Records for the exercise |
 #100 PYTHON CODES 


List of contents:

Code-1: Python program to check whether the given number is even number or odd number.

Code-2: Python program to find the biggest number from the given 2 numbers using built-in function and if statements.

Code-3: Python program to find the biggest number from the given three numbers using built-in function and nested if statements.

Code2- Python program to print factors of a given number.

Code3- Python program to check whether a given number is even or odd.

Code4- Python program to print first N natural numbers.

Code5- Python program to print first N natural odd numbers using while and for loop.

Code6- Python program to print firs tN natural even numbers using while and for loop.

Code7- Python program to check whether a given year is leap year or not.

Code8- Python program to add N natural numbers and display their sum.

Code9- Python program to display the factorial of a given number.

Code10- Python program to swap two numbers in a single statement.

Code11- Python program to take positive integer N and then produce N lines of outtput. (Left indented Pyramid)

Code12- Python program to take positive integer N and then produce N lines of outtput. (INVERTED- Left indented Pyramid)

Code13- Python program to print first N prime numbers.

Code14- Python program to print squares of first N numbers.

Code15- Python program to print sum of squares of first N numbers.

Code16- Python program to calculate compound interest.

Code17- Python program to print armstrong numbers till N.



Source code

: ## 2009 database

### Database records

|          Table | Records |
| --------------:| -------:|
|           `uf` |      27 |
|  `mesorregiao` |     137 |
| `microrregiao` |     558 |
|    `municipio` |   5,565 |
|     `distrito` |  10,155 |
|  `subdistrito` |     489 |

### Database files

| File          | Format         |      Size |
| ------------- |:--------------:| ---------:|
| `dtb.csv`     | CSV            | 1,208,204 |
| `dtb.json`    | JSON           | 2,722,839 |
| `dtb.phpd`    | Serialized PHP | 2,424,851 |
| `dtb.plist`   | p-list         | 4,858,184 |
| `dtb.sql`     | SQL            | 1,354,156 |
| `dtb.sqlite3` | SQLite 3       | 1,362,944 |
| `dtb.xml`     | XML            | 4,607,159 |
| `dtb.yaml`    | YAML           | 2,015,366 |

==

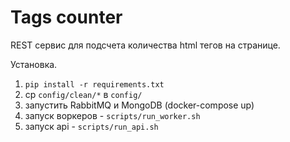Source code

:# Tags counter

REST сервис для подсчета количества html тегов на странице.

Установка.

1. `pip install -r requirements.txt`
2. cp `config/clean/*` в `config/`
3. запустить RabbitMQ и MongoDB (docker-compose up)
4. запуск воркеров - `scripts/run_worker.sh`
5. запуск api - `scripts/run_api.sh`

==

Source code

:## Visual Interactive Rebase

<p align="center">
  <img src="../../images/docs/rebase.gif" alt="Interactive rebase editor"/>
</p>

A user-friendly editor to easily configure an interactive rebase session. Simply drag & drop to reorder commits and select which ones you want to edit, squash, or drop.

Brief | Copy, from the data above, every line where the word "take" appears.

Solution for this task |
Code11- Python program to take positive integer N and then produce N lines of outtput. (Left indented Pyramid)
Code12- Python program to take positive integer N and then produce N lines of outtput. (INVERTED- Left indented Pyramid)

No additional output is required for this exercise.